Milhares de migrantes dormem nas ruas de Paris, apesar da promessa de Macron

Rosalía Macías.

Paris, 15 jan (EFE).- O presidente da França, Emmanuel Macron, anunciou em julho do ano passado que, até o final de 2017, "não haveria mais mulheres e homens vivendo na rua". Hoje, há mais pessoas ao relento que antes que o governante se propusesse esse desafio, que, como ele mesmo reconheceu, não foi alcançado.

"Casa?
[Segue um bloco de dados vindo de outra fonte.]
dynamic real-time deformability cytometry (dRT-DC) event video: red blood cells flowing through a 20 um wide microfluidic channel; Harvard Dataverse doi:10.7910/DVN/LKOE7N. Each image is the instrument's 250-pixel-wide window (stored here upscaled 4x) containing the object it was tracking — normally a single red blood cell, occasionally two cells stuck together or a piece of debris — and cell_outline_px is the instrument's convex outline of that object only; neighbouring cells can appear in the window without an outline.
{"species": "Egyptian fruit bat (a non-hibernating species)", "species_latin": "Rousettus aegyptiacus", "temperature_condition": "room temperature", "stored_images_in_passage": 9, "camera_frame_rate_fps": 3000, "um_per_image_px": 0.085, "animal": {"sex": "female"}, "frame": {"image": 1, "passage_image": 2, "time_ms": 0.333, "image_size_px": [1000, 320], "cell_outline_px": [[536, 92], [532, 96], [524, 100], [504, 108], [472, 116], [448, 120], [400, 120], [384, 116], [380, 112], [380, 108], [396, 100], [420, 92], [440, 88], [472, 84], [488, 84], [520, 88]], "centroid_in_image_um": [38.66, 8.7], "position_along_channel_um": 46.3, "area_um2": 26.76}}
A nossa casa é a rua", brinca, resignado, Ali Hassah, um líbio de 24 anos que encarna, junto com outros milhares de pessoas, a primeira promessa descumprida de Macron.

Hassah, que só fala árabe, considera que, até dominar o idioma francês, será muito difícil para ele encontrar um trabalho e ganhar dinheiro, assim que, por enquanto, faz fila todos os dias para receber o café da manhã distribuído pelas ONGs Utopia56 e Solidarité Migrants Wilson às 10h em um ponto perto da ponte de La Chapelle, no norte de Paris.
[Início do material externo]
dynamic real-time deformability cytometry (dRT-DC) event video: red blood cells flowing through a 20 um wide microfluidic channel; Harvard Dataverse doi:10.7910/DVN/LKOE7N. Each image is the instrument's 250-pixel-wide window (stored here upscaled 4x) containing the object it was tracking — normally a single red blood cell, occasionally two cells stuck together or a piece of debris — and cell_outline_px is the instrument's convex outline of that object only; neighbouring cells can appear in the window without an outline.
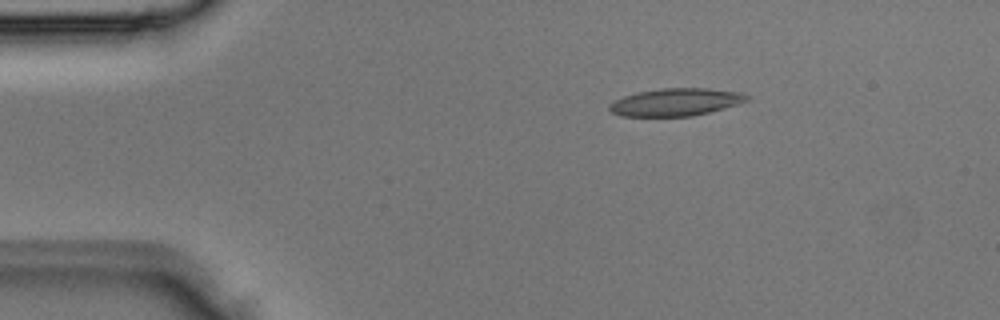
{"species": "Egyptian fruit bat (a non-hibernating species)", "species_latin": "Rousettus aegyptiacus", "temperature_condition": "room temperature", "stored_images_in_passage": 2, "camera_frame_rate_fps": 3000, "um_per_image_px": 0.085, "animal": {"sex": "male"}, "frame": {"image": 1, "passage_image": 1, "time_ms": 0.0, "image_size_px": [1000, 320], "cell_outline_px": [[748, 100], [724, 108], [692, 116], [620, 116], [612, 112], [608, 108], [608, 104], [624, 96], [636, 92], [660, 88], [708, 88], [740, 92], [748, 96]], "centroid_in_image_um": [57.4, 8.67], "position_along_channel_um": 27.6, "area_um2": 21.96}}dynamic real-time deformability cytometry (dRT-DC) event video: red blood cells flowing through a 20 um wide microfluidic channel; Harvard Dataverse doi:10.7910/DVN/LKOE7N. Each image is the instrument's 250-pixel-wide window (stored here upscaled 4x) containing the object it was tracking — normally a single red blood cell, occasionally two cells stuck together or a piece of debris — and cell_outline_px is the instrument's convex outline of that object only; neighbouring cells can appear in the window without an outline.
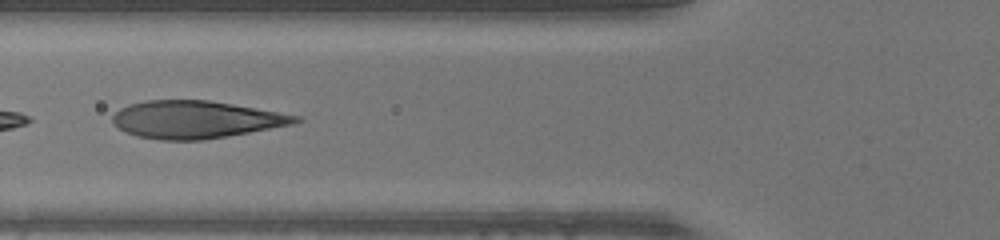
{"species": "human", "species_latin": "Homo sapiens", "temperature_condition": "warm", "stored_images_in_passage": 36, "camera_frame_rate_fps": 3000, "um_per_image_px": 0.085, "donor": {"sex": "male"}, "frame": {"image": 1, "passage_image": 6, "time_ms": 1.667, "image_size_px": [1000, 240], "cell_outline_px": [[304, 120], [292, 124], [248, 132], [200, 140], [160, 140], [136, 136], [112, 124], [112, 116], [120, 108], [128, 104], [148, 100], [208, 100], [232, 104], [300, 116]], "centroid_in_image_um": [16.59, 10.15], "position_along_channel_um": 109.2, "area_um2": 39.54}}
Normalmente, reúnem-se neste lugar cerca de 200 imigrantes e refugiados, que recebem comida e roupas para resistir ao frio inclemente de Paris, ainda que seu número dependa de como tenha transcorrido a noite.
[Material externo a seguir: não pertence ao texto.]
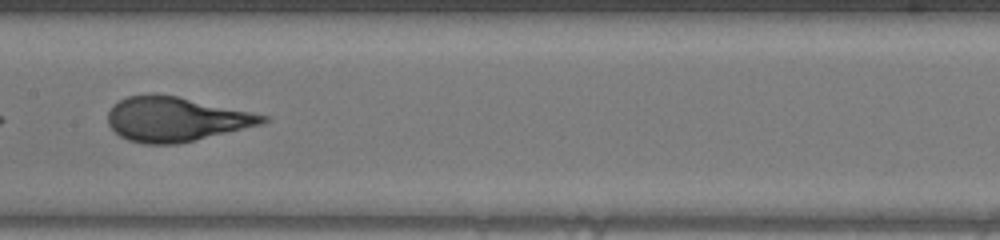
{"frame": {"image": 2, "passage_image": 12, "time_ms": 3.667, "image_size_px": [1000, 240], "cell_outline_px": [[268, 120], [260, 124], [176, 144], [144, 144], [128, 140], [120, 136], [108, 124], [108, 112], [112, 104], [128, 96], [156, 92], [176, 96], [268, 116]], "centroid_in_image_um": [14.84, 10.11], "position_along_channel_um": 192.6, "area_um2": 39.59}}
Apenas nesta parte ao norte da cidade vivem cerca de 1.500 imigrantes, segundo calculam com seus próprios meios os voluntários da Utopia56, que tentam ajudá-los diante de algumas ações governamentais que consideram não só insuficientes, senão "desumanas".

"Aqui todos os dias são iguais", lamenta Ismail Suleyman, que nunca falta à distribuição de alimentos e que chegou da região de Darfur (Sudão) há um ano e meio, em uma fuga com parada na Líbia e na Itália, que acabou na França, onde sua situação continua sendo "complicada".

Em 2017, mais de 100 mil pessoas pediram asilo na França, segundo anunciou esta semana o Escritório de Proteção de Refugiados e Apátridas (OFPRA, na sigla em francês), o que representa um aumento de 17% em relação ao ano anterior, e 43 mil conseguiram o status de refugiado.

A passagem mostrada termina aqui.